Work to be completed
Some of the lines below need repeating. Reproduce exactly those between the lines holding "X27930000Y-33510000D01*" and "X27650000Y-53820000D02*", inclusive.

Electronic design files
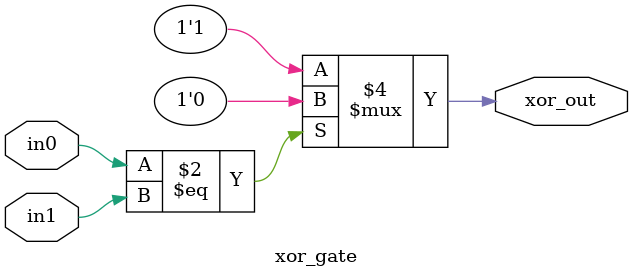
<source format=v>
`timescale 1ns / 1ps


module xor_gate(
    input in0,
    input in1,
    output reg xor_out
    );
     
    always@(in0 or in1)
    begin
        if (in0 == in1)
            xor_out = 1'b0;
        else
            xor_out = 1'b1;
    end
endmodule

</source>
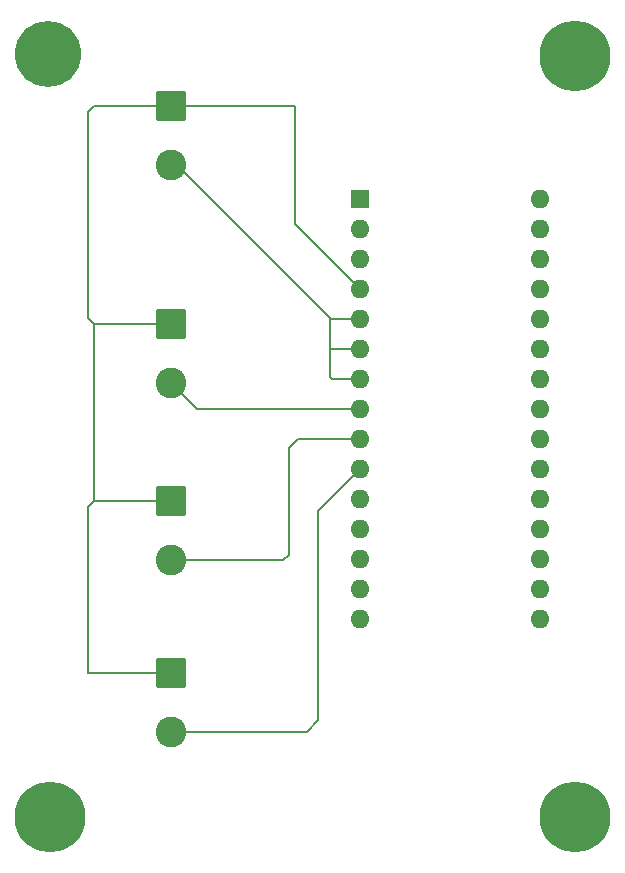
<source format=gtl>
%TF.GenerationSoftware,KiCad,Pcbnew,9.0.0*%
%TF.CreationDate,2025-04-01T16:17:38+02:00*%
%TF.ProjectId,three_camera_trigger_arduino,74687265-655f-4636-916d-6572615f7472,rev?*%
%TF.SameCoordinates,Original*%
%TF.FileFunction,Copper,L1,Top*%
%TF.FilePolarity,Positive*%
%FSLAX46Y46*%
G04 Gerber Fmt 4.6, Leading zero omitted, Abs format (unit mm)*
G04 Created by KiCad (PCBNEW 9.0.0) date 2025-04-01 16:17:38*
%MOMM*%
%LPD*%
G01*
G04 APERTURE LIST*
G04 Aperture macros list*
%AMRoundRect*
0 Rectangle with rounded corners*
0 $1 Rounding radius*
0 $2 $3 $4 $5 $6 $7 $8 $9 X,Y pos of 4 corners*
0 Add a 4 corners polygon primitive as box body*
4,1,4,$2,$3,$4,$5,$6,$7,$8,$9,$2,$3,0*
0 Add four circle primitives for the rounded corners*
1,1,$1+$1,$2,$3*
1,1,$1+$1,$4,$5*
1,1,$1+$1,$6,$7*
1,1,$1+$1,$8,$9*
0 Add four rect primitives between the rounded corners*
20,1,$1+$1,$2,$3,$4,$5,0*
20,1,$1+$1,$4,$5,$6,$7,0*
20,1,$1+$1,$6,$7,$8,$9,0*
20,1,$1+$1,$8,$9,$2,$3,0*%
G04 Aperture macros list end*
%TA.AperFunction,ComponentPad*%
%ADD10C,3.400000*%
%TD*%
%TA.AperFunction,ConnectorPad*%
%ADD11C,6.000000*%
%TD*%
%TA.AperFunction,ComponentPad*%
%ADD12C,3.600000*%
%TD*%
%TA.AperFunction,ConnectorPad*%
%ADD13C,5.600000*%
%TD*%
%TA.AperFunction,ComponentPad*%
%ADD14C,2.600000*%
%TD*%
%TA.AperFunction,ComponentPad*%
%ADD15RoundRect,0.250000X-1.050000X1.050000X-1.050000X-1.050000X1.050000X-1.050000X1.050000X1.050000X0*%
%TD*%
%TA.AperFunction,ComponentPad*%
%ADD16R,1.600000X1.600000*%
%TD*%
%TA.AperFunction,ComponentPad*%
%ADD17O,1.600000X1.600000*%
%TD*%
%TA.AperFunction,Conductor*%
%ADD18C,0.200000*%
%TD*%
G04 APERTURE END LIST*
D10*
%TO.P,REF\u002A\u002A,1*%
%TO.N,N/C*%
X126700000Y-75300000D03*
D11*
X126700000Y-75300000D03*
%TD*%
D10*
%TO.P,REF\u002A\u002A,1*%
%TO.N,N/C*%
X126700000Y-139700000D03*
D11*
X126700000Y-139700000D03*
%TD*%
D10*
%TO.P,REF\u002A\u002A,1*%
%TO.N,N/C*%
X82300000Y-139700000D03*
D11*
X82300000Y-139700000D03*
%TD*%
D12*
%TO.P,REF\u002A\u002A,1*%
%TO.N,N/C*%
X82100000Y-75100000D03*
D13*
X82100000Y-75100000D03*
%TD*%
D14*
%TO.P,J4,2,Pin_2*%
%TO.N,Net-(A1-D7)*%
X92500000Y-132500000D03*
D15*
%TO.P,J4,1,Pin_1*%
%TO.N,Net-(J1-Pin_1)*%
X92500000Y-127500000D03*
%TD*%
D14*
%TO.P,J3,2,Pin_2*%
%TO.N,Net-(A1-D6)*%
X92500000Y-118000000D03*
D15*
%TO.P,J3,1,Pin_1*%
%TO.N,Net-(J1-Pin_1)*%
X92500000Y-113000000D03*
%TD*%
%TO.P,J2,1,Pin_1*%
%TO.N,Net-(J1-Pin_1)*%
X92500000Y-98000000D03*
D14*
%TO.P,J2,2,Pin_2*%
%TO.N,Net-(A1-D5)*%
X92500000Y-103000000D03*
%TD*%
D15*
%TO.P,J1,1,Pin_1*%
%TO.N,Net-(J1-Pin_1)*%
X92500000Y-79500000D03*
D14*
%TO.P,J1,2,Pin_2*%
%TO.N,Net-(A1-D2)*%
X92500000Y-84500000D03*
%TD*%
D16*
%TO.P,A1,1,D1/TX*%
%TO.N,unconnected-(A1-D1{slash}TX-Pad1)*%
X108500000Y-87420000D03*
D17*
%TO.P,A1,2,D0/RX*%
%TO.N,unconnected-(A1-D0{slash}RX-Pad2)*%
X108500000Y-89960000D03*
%TO.P,A1,3,~{RESET}*%
%TO.N,unconnected-(A1-~{RESET}-Pad3)*%
X108500000Y-92500000D03*
%TO.P,A1,4,GND*%
%TO.N,Net-(J1-Pin_1)*%
X108500000Y-95040000D03*
%TO.P,A1,5,D2*%
%TO.N,Net-(A1-D2)*%
X108500000Y-97580000D03*
%TO.P,A1,6,D3*%
X108500000Y-100120000D03*
%TO.P,A1,7,D4*%
X108500000Y-102660000D03*
%TO.P,A1,8,D5*%
%TO.N,Net-(A1-D5)*%
X108500000Y-105200000D03*
%TO.P,A1,9,D6*%
%TO.N,Net-(A1-D6)*%
X108500000Y-107740000D03*
%TO.P,A1,10,D7*%
%TO.N,Net-(A1-D7)*%
X108500000Y-110280000D03*
%TO.P,A1,11,D8*%
%TO.N,unconnected-(A1-D8-Pad11)*%
X108500000Y-112820000D03*
%TO.P,A1,12,D9*%
%TO.N,unconnected-(A1-D9-Pad12)*%
X108500000Y-115360000D03*
%TO.P,A1,13,D10*%
%TO.N,unconnected-(A1-D10-Pad13)*%
X108500000Y-117900000D03*
%TO.P,A1,14,D11*%
%TO.N,unconnected-(A1-D11-Pad14)*%
X108500000Y-120440000D03*
%TO.P,A1,15,D12*%
%TO.N,unconnected-(A1-D12-Pad15)*%
X108500000Y-122980000D03*
%TO.P,A1,16,D13*%
%TO.N,unconnected-(A1-D13-Pad16)*%
X123740000Y-122980000D03*
%TO.P,A1,17,3V3*%
%TO.N,unconnected-(A1-3V3-Pad17)*%
X123740000Y-120440000D03*
%TO.P,A1,18,AREF*%
%TO.N,unconnected-(A1-AREF-Pad18)*%
X123740000Y-117900000D03*
%TO.P,A1,19,A0*%
%TO.N,unconnected-(A1-A0-Pad19)*%
X123740000Y-115360000D03*
%TO.P,A1,20,A1*%
%TO.N,unconnected-(A1-A1-Pad20)*%
X123740000Y-112820000D03*
%TO.P,A1,21,A2*%
%TO.N,unconnected-(A1-A2-Pad21)*%
X123740000Y-110280000D03*
%TO.P,A1,22,A3*%
%TO.N,unconnected-(A1-A3-Pad22)*%
X123740000Y-107740000D03*
%TO.P,A1,23,A4*%
%TO.N,unconnected-(A1-A4-Pad23)*%
X123740000Y-105200000D03*
%TO.P,A1,24,A5*%
%TO.N,unconnected-(A1-A5-Pad24)*%
X123740000Y-102660000D03*
%TO.P,A1,25,A6*%
%TO.N,unconnected-(A1-A6-Pad25)*%
X123740000Y-100120000D03*
%TO.P,A1,26,A7*%
%TO.N,unconnected-(A1-A7-Pad26)*%
X123740000Y-97580000D03*
%TO.P,A1,27,+5V*%
%TO.N,unconnected-(A1-+5V-Pad27)*%
X123740000Y-95040000D03*
%TO.P,A1,28,~{RESET}*%
%TO.N,unconnected-(A1-~{RESET}-Pad28)*%
X123740000Y-92500000D03*
%TO.P,A1,29,GND*%
%TO.N,unconnected-(A1-GND-Pad29)*%
X123740000Y-89960000D03*
%TO.P,A1,30,VIN*%
%TO.N,unconnected-(A1-VIN-Pad30)*%
X123740000Y-87420000D03*
%TD*%
D18*
%TO.N,Net-(J1-Pin_1)*%
X92500000Y-127500000D02*
X85500000Y-127500000D01*
%TO.N,Net-(A1-D2)*%
X106000000Y-102500000D02*
X106000000Y-100000000D01*
X106160000Y-102660000D02*
X106000000Y-102500000D01*
X108500000Y-102660000D02*
X106160000Y-102660000D01*
X106000000Y-97500000D02*
X106080000Y-97580000D01*
X106000000Y-100000000D02*
X106000000Y-97500000D01*
X106120000Y-100120000D02*
X106000000Y-100000000D01*
X108500000Y-100120000D02*
X106120000Y-100120000D01*
X106080000Y-97580000D02*
X108500000Y-97580000D01*
X93000000Y-84500000D02*
X106000000Y-97500000D01*
X92500000Y-84500000D02*
X93000000Y-84500000D01*
%TO.N,Net-(A1-D5)*%
X94700000Y-105200000D02*
X108500000Y-105200000D01*
X92500000Y-103000000D02*
X94700000Y-105200000D01*
%TO.N,Net-(A1-D6)*%
X102500000Y-108500000D02*
X103260000Y-107740000D01*
X102500000Y-117500000D02*
X102500000Y-108500000D01*
X103260000Y-107740000D02*
X108500000Y-107740000D01*
X92500000Y-118000000D02*
X102000000Y-118000000D01*
X102000000Y-118000000D02*
X102500000Y-117500000D01*
%TO.N,Net-(A1-D7)*%
X105000000Y-131500000D02*
X105000000Y-113780000D01*
X105000000Y-113780000D02*
X108500000Y-110280000D01*
X104000000Y-132500000D02*
X105000000Y-131500000D01*
X92500000Y-132500000D02*
X104000000Y-132500000D01*
%TO.N,Net-(J1-Pin_1)*%
X85500000Y-113500000D02*
X86000000Y-113000000D01*
X85500000Y-127500000D02*
X85500000Y-113500000D01*
X86000000Y-113000000D02*
X86000000Y-98000000D01*
X92500000Y-113000000D02*
X86000000Y-113000000D01*
X86000000Y-79500000D02*
X92500000Y-79500000D01*
X85500000Y-80000000D02*
X86000000Y-79500000D01*
X85500000Y-97500000D02*
X85500000Y-80000000D01*
X92500000Y-98000000D02*
X86000000Y-98000000D01*
X86000000Y-98000000D02*
X85500000Y-97500000D01*
X103000000Y-89540000D02*
X108500000Y-95040000D01*
X92500000Y-79500000D02*
X103000000Y-79500000D01*
X103000000Y-79500000D02*
X103000000Y-89540000D01*
%TD*%
M02*

</source>
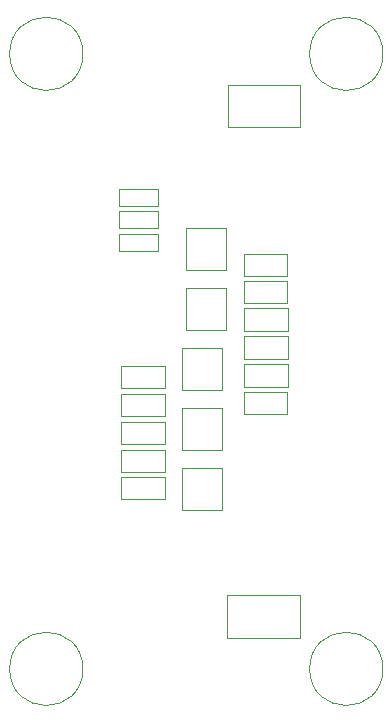
<source format=gbr>
G04 #@! TF.GenerationSoftware,KiCad,Pcbnew,(5.0.2)-1*
G04 #@! TF.CreationDate,2019-06-25T09:53:37+05:30*
G04 #@! TF.ProjectId,CapacityOfBattery,43617061-6369-4747-994f-664261747465,rev?*
G04 #@! TF.SameCoordinates,Original*
G04 #@! TF.FileFunction,Other,User*
%FSLAX46Y46*%
G04 Gerber Fmt 4.6, Leading zero omitted, Abs format (unit mm)*
G04 Created by KiCad (PCBNEW (5.0.2)-1) date 06/25/19 09:53:37*
%MOMM*%
%LPD*%
G01*
G04 APERTURE LIST*
%ADD10C,0.050000*%
G04 APERTURE END LIST*
D10*
G04 #@! TO.C,R2*
X36550000Y-34450000D02*
X36550000Y-36350000D01*
X36550000Y-36350000D02*
X32850000Y-36350000D01*
X32850000Y-36350000D02*
X32850000Y-34450000D01*
X32850000Y-34450000D02*
X36550000Y-34450000D01*
G04 #@! TO.C,H1*
X19229000Y-15240000D02*
G75*
G03X19229000Y-15240000I-3100000J0D01*
G01*
G04 #@! TO.C,H2*
X44629000Y-15240000D02*
G75*
G03X44629000Y-15240000I-3100000J0D01*
G01*
G04 #@! TO.C,H3*
X19229000Y-67310000D02*
G75*
G03X19229000Y-67310000I-3100000J0D01*
G01*
G04 #@! TO.C,H4*
X44629000Y-67310000D02*
G75*
G03X44629000Y-67310000I-3100000J0D01*
G01*
G04 #@! TO.C,Q5*
X31330000Y-30010000D02*
X31330000Y-33510000D01*
X27930000Y-30010000D02*
X31330000Y-30010000D01*
X27930000Y-33510000D02*
X27930000Y-30010000D01*
X31330000Y-33510000D02*
X27930000Y-33510000D01*
G04 #@! TO.C,J1*
X31474000Y-17850000D02*
X31474000Y-21450000D01*
X37624000Y-17850000D02*
X31474000Y-17850000D01*
X37624000Y-21450000D02*
X37624000Y-17850000D01*
X31474000Y-21450000D02*
X37624000Y-21450000D01*
G04 #@! TO.C,J2*
X37614000Y-61065000D02*
X31464000Y-61065000D01*
X31464000Y-61065000D02*
X31464000Y-64665000D01*
X31464000Y-64665000D02*
X37614000Y-64665000D01*
X37614000Y-64665000D02*
X37614000Y-61065000D01*
G04 #@! TO.C,Q1*
X31050000Y-53820000D02*
X27650000Y-53820000D01*
X27650000Y-53820000D02*
X27650000Y-50320000D01*
X27650000Y-50320000D02*
X31050000Y-50320000D01*
X31050000Y-50320000D02*
X31050000Y-53820000D01*
G04 #@! TO.C,Q2*
X31050000Y-45240000D02*
X31050000Y-48740000D01*
X27650000Y-45240000D02*
X31050000Y-45240000D01*
X27650000Y-48740000D02*
X27650000Y-45240000D01*
X31050000Y-48740000D02*
X27650000Y-48740000D01*
G04 #@! TO.C,Q3*
X31050000Y-43660000D02*
X27650000Y-43660000D01*
X27650000Y-43660000D02*
X27650000Y-40160000D01*
X27650000Y-40160000D02*
X31050000Y-40160000D01*
X31050000Y-40160000D02*
X31050000Y-43660000D01*
G04 #@! TO.C,Q4*
X31330000Y-35080000D02*
X31330000Y-38580000D01*
X27930000Y-35080000D02*
X31330000Y-35080000D01*
X27930000Y-38580000D02*
X27930000Y-35080000D01*
X31330000Y-38580000D02*
X27930000Y-38580000D01*
G04 #@! TO.C,R1*
X32850000Y-43850000D02*
X36550000Y-43850000D01*
X32850000Y-45750000D02*
X32850000Y-43850000D01*
X36550000Y-45750000D02*
X32850000Y-45750000D01*
X36550000Y-43850000D02*
X36550000Y-45750000D01*
G04 #@! TO.C,R3*
X36560000Y-41510000D02*
X36560000Y-43410000D01*
X36560000Y-43410000D02*
X32860000Y-43410000D01*
X32860000Y-43410000D02*
X32860000Y-41510000D01*
X32860000Y-41510000D02*
X36560000Y-41510000D01*
G04 #@! TO.C,R4*
X32860000Y-39150000D02*
X36560000Y-39150000D01*
X32860000Y-41050000D02*
X32860000Y-39150000D01*
X36560000Y-41050000D02*
X32860000Y-41050000D01*
X36560000Y-39150000D02*
X36560000Y-41050000D01*
G04 #@! TO.C,R5*
X36560000Y-36790000D02*
X36560000Y-38690000D01*
X36560000Y-38690000D02*
X32860000Y-38690000D01*
X32860000Y-38690000D02*
X32860000Y-36790000D01*
X32860000Y-36790000D02*
X36560000Y-36790000D01*
G04 #@! TO.C,R6*
X36550000Y-32150000D02*
X36550000Y-34050000D01*
X36550000Y-34050000D02*
X32850000Y-34050000D01*
X32850000Y-34050000D02*
X32850000Y-32150000D01*
X32850000Y-32150000D02*
X36550000Y-32150000D01*
G04 #@! TO.C,R7*
X25570000Y-30450000D02*
X25570000Y-31910000D01*
X25570000Y-31910000D02*
X22270000Y-31910000D01*
X22270000Y-31910000D02*
X22270000Y-30450000D01*
X22270000Y-30450000D02*
X25570000Y-30450000D01*
G04 #@! TO.C,R8*
X25570000Y-28550000D02*
X25570000Y-30010000D01*
X25570000Y-30010000D02*
X22270000Y-30010000D01*
X22270000Y-30010000D02*
X22270000Y-28550000D01*
X22270000Y-28550000D02*
X25570000Y-28550000D01*
G04 #@! TO.C,R9*
X25570000Y-28120000D02*
X22270000Y-28120000D01*
X25570000Y-26660000D02*
X25570000Y-28120000D01*
X22270000Y-26660000D02*
X25570000Y-26660000D01*
X22270000Y-28120000D02*
X22270000Y-26660000D01*
G04 #@! TO.C,RL1*
X26170000Y-51050000D02*
X26170000Y-52950000D01*
X26170000Y-52950000D02*
X22470000Y-52950000D01*
X22470000Y-52950000D02*
X22470000Y-51050000D01*
X22470000Y-51050000D02*
X26170000Y-51050000D01*
G04 #@! TO.C,RL2*
X26170000Y-48750000D02*
X26170000Y-50650000D01*
X26170000Y-50650000D02*
X22470000Y-50650000D01*
X22470000Y-50650000D02*
X22470000Y-48750000D01*
X22470000Y-48750000D02*
X26170000Y-48750000D01*
G04 #@! TO.C,RL3*
X22480000Y-46380000D02*
X26180000Y-46380000D01*
X22480000Y-48280000D02*
X22480000Y-46380000D01*
X26180000Y-48280000D02*
X22480000Y-48280000D01*
X26180000Y-46380000D02*
X26180000Y-48280000D01*
G04 #@! TO.C,RL4*
X22480000Y-44010000D02*
X26180000Y-44010000D01*
X22480000Y-45910000D02*
X22480000Y-44010000D01*
X26180000Y-45910000D02*
X22480000Y-45910000D01*
X26180000Y-44010000D02*
X26180000Y-45910000D01*
G04 #@! TO.C,RL5*
X26170000Y-41640000D02*
X26170000Y-43540000D01*
X26170000Y-43540000D02*
X22470000Y-43540000D01*
X22470000Y-43540000D02*
X22470000Y-41640000D01*
X22470000Y-41640000D02*
X26170000Y-41640000D01*
G04 #@! TD*
M02*

</source>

Solution for this problem
X27930000Y-33510000D01*
G04 #@! TO.C,J1*
X31474000Y-17850000D02*
X31474000Y-21450000D01*
X37624000Y-17850000D02*
X31474000Y-17850000D01*
X37624000Y-21450000D02*
X37624000Y-17850000D01*
X31474000Y-21450000D02*
X37624000Y-21450000D01*
G04 #@! TO.C,J2*
X37614000Y-61065000D02*
X31464000Y-61065000D01*
X31464000Y-61065000D02*
X31464000Y-64665000D01*
X31464000Y-64665000D02*
X37614000Y-64665000D01*
X37614000Y-64665000D02*
X37614000Y-61065000D01*
G04 #@! TO.C,Q1*
X31050000Y-53820000D02*
X27650000Y-53820000D01*
X27650000Y-53820000D02*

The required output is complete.